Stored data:
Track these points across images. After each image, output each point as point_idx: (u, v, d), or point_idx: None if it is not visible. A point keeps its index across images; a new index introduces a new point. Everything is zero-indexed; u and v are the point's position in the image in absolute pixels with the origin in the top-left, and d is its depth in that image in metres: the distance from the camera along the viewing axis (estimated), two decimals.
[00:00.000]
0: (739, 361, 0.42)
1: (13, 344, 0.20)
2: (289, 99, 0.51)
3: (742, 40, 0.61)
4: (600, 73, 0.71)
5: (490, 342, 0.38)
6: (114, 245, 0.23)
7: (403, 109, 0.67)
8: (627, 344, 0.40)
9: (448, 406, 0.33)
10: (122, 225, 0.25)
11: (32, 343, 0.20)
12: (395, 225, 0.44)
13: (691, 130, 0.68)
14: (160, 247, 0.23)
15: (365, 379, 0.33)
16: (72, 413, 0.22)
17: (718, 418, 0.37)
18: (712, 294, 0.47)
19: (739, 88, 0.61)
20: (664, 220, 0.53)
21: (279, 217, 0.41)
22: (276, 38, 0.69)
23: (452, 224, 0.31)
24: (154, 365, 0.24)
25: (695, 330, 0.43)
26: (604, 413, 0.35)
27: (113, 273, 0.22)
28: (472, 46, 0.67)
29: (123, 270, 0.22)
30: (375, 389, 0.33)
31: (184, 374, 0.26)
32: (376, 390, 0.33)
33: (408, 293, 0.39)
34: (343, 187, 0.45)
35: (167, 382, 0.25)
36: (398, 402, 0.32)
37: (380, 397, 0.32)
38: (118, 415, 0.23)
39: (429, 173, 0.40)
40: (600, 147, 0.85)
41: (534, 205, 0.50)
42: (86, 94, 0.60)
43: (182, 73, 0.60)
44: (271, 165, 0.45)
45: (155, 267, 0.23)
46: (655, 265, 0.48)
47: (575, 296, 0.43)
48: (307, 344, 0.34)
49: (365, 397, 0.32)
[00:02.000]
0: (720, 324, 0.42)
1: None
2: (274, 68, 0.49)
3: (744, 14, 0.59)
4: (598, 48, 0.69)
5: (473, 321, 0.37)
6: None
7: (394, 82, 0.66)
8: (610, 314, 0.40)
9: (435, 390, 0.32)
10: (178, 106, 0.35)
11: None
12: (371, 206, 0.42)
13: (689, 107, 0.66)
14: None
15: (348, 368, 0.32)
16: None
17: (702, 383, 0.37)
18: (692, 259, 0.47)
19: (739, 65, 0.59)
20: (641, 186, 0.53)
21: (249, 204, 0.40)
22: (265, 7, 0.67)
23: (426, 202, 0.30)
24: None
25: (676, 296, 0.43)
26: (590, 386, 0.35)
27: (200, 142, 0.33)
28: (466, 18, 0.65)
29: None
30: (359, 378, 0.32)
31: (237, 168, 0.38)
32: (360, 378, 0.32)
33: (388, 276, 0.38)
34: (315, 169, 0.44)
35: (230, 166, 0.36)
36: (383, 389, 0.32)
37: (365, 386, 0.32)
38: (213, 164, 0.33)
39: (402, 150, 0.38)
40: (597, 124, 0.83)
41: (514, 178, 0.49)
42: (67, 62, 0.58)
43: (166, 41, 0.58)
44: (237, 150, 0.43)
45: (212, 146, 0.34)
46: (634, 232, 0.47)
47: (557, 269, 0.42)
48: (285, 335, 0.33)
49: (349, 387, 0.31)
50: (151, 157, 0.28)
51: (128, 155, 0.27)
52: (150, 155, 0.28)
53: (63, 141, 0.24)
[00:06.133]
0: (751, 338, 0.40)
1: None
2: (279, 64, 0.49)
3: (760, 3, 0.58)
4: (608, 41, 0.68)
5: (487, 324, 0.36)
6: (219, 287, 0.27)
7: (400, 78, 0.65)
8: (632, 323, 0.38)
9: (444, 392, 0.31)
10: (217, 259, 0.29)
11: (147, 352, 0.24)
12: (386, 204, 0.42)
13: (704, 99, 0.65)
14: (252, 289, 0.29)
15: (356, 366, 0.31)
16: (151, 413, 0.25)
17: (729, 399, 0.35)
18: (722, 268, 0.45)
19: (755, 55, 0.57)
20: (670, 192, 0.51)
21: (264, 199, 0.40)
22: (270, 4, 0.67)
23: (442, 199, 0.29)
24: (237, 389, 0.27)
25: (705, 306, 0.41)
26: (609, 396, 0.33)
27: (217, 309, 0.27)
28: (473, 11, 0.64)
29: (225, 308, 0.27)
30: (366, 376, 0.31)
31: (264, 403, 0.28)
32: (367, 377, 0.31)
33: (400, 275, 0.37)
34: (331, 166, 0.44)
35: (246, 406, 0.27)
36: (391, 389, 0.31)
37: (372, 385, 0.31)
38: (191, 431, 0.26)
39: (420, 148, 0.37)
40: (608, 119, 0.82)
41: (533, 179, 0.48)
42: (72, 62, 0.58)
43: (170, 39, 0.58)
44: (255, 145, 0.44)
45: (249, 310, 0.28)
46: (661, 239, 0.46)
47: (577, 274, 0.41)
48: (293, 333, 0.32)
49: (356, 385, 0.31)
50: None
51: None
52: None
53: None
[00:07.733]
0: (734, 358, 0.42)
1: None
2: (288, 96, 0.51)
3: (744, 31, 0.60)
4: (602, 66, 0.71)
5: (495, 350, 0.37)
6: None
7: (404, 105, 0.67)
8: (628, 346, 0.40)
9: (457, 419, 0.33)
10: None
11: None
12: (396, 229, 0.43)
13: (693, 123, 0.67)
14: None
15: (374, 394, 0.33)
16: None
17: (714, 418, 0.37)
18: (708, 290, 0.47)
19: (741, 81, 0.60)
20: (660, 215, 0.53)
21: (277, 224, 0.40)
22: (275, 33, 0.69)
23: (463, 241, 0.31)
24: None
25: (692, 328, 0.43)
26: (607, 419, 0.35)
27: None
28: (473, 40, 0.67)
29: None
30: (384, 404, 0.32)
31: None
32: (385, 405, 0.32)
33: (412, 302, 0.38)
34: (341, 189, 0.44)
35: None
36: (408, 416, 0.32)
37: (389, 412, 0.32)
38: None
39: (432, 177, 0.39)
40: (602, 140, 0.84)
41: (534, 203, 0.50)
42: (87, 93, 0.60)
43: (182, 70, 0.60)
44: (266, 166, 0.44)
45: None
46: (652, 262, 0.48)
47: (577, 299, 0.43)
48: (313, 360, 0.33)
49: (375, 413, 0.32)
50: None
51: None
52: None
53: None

DIRECTIONS. Nothing in the data may differ; print all of it exactly as written.

SOLUTION TO THE EXERCISE.
Track these points across images. After each image, output each point as point_idx: (u, v, d), or point_idx: None if it is not visible. A point keeps its index across images; a new index introduces a new point. Everything is zero-indexed; u and v are the point's position in the image in absolute pixels with the origin in the top-left, and d is its depth in that image in metres: the distance from the camera along the viewing axis (estimated), two decimals.
[00:00.000]
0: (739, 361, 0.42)
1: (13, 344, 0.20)
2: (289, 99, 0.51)
3: (742, 40, 0.61)
4: (600, 73, 0.71)
5: (490, 342, 0.38)
6: (114, 245, 0.23)
7: (403, 109, 0.67)
8: (627, 344, 0.40)
9: (448, 406, 0.33)
10: (122, 225, 0.25)
11: (32, 343, 0.20)
12: (395, 225, 0.44)
13: (691, 130, 0.68)
14: (160, 247, 0.23)
15: (365, 379, 0.33)
16: (72, 413, 0.22)
17: (718, 418, 0.37)
18: (712, 294, 0.47)
19: (739, 88, 0.61)
20: (664, 220, 0.53)
21: (279, 217, 0.41)
22: (276, 38, 0.69)
23: (452, 224, 0.31)
24: (154, 365, 0.24)
25: (695, 330, 0.43)
26: (604, 413, 0.35)
27: (113, 273, 0.22)
28: (472, 46, 0.67)
29: (123, 270, 0.22)
30: (375, 389, 0.33)
31: (184, 374, 0.26)
32: (376, 390, 0.33)
33: (408, 293, 0.39)
34: (343, 187, 0.45)
35: (167, 382, 0.25)
36: (398, 402, 0.32)
37: (380, 397, 0.32)
38: (118, 415, 0.23)
39: (429, 173, 0.40)
40: (600, 147, 0.85)
41: (534, 205, 0.50)
42: (86, 94, 0.60)
43: (182, 73, 0.60)
44: (271, 165, 0.45)
45: (155, 267, 0.23)
46: (655, 265, 0.48)
47: (575, 296, 0.43)
48: (307, 344, 0.34)
49: (365, 397, 0.32)
[00:02.000]
0: (720, 324, 0.42)
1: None
2: (274, 68, 0.49)
3: (744, 14, 0.59)
4: (598, 48, 0.69)
5: (473, 321, 0.37)
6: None
7: (394, 82, 0.66)
8: (610, 314, 0.40)
9: (435, 390, 0.32)
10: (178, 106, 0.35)
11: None
12: (371, 206, 0.42)
13: (689, 107, 0.66)
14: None
15: (348, 368, 0.32)
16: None
17: (702, 383, 0.37)
18: (692, 259, 0.47)
19: (739, 65, 0.59)
20: (641, 186, 0.53)
21: (249, 204, 0.40)
22: (265, 7, 0.67)
23: (426, 202, 0.30)
24: None
25: (676, 296, 0.43)
26: (590, 386, 0.35)
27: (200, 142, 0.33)
28: (466, 18, 0.65)
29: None
30: (359, 378, 0.32)
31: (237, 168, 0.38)
32: (360, 378, 0.32)
33: (388, 276, 0.38)
34: (315, 169, 0.44)
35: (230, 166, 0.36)
36: (383, 389, 0.32)
37: (365, 386, 0.32)
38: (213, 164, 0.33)
39: (402, 150, 0.38)
40: (597, 124, 0.83)
41: (514, 178, 0.49)
42: (67, 62, 0.58)
43: (166, 41, 0.58)
44: (237, 150, 0.43)
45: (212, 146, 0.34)
46: (634, 232, 0.47)
47: (557, 269, 0.42)
48: (285, 335, 0.33)
49: (349, 387, 0.31)
50: (151, 157, 0.28)
51: (128, 155, 0.27)
52: (150, 155, 0.28)
53: (63, 141, 0.24)
[00:06.133]
0: (751, 338, 0.40)
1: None
2: (279, 64, 0.49)
3: (760, 3, 0.58)
4: (608, 41, 0.68)
5: (487, 324, 0.36)
6: (219, 287, 0.27)
7: (400, 78, 0.65)
8: (632, 323, 0.38)
9: (444, 392, 0.31)
10: (217, 259, 0.29)
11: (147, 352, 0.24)
12: (386, 204, 0.42)
13: (704, 99, 0.65)
14: (252, 289, 0.29)
15: (356, 366, 0.31)
16: (151, 413, 0.25)
17: (729, 399, 0.35)
18: (722, 268, 0.45)
19: (755, 55, 0.57)
20: (670, 192, 0.51)
21: (264, 199, 0.40)
22: (270, 4, 0.67)
23: (442, 199, 0.29)
24: (237, 389, 0.27)
25: (705, 306, 0.41)
26: (609, 396, 0.33)
27: (217, 309, 0.27)
28: (473, 11, 0.64)
29: (225, 308, 0.27)
30: (366, 376, 0.31)
31: (264, 403, 0.28)
32: (367, 377, 0.31)
33: (400, 275, 0.37)
34: (331, 166, 0.44)
35: (246, 406, 0.27)
36: (391, 389, 0.31)
37: (372, 385, 0.31)
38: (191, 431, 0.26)
39: (420, 148, 0.37)
40: (608, 119, 0.82)
41: (533, 179, 0.48)
42: (72, 62, 0.58)
43: (170, 39, 0.58)
44: (255, 145, 0.44)
45: (249, 310, 0.28)
46: (661, 239, 0.46)
47: (577, 274, 0.41)
48: (293, 333, 0.32)
49: (356, 385, 0.31)
50: None
51: None
52: None
53: None
[00:07.733]
0: (734, 358, 0.42)
1: None
2: (288, 96, 0.51)
3: (744, 31, 0.60)
4: (602, 66, 0.71)
5: (495, 350, 0.37)
6: None
7: (404, 105, 0.67)
8: (628, 346, 0.40)
9: (457, 419, 0.33)
10: None
11: None
12: (396, 229, 0.43)
13: (693, 123, 0.67)
14: None
15: (374, 394, 0.33)
16: None
17: (714, 418, 0.37)
18: (708, 290, 0.47)
19: (741, 81, 0.60)
20: (660, 215, 0.53)
21: (277, 224, 0.40)
22: (275, 33, 0.69)
23: (463, 241, 0.31)
24: None
25: (692, 328, 0.43)
26: (607, 419, 0.35)
27: None
28: (473, 40, 0.67)
29: None
30: (384, 404, 0.32)
31: None
32: (385, 405, 0.32)
33: (412, 302, 0.38)
34: (341, 189, 0.44)
35: None
36: (408, 416, 0.32)
37: (389, 412, 0.32)
38: None
39: (432, 177, 0.39)
40: (602, 140, 0.84)
41: (534, 203, 0.50)
42: (87, 93, 0.60)
43: (182, 70, 0.60)
44: (266, 166, 0.44)
45: None
46: (652, 262, 0.48)
47: (577, 299, 0.43)
48: (313, 360, 0.33)
49: (375, 413, 0.32)
50: None
51: None
52: None
53: None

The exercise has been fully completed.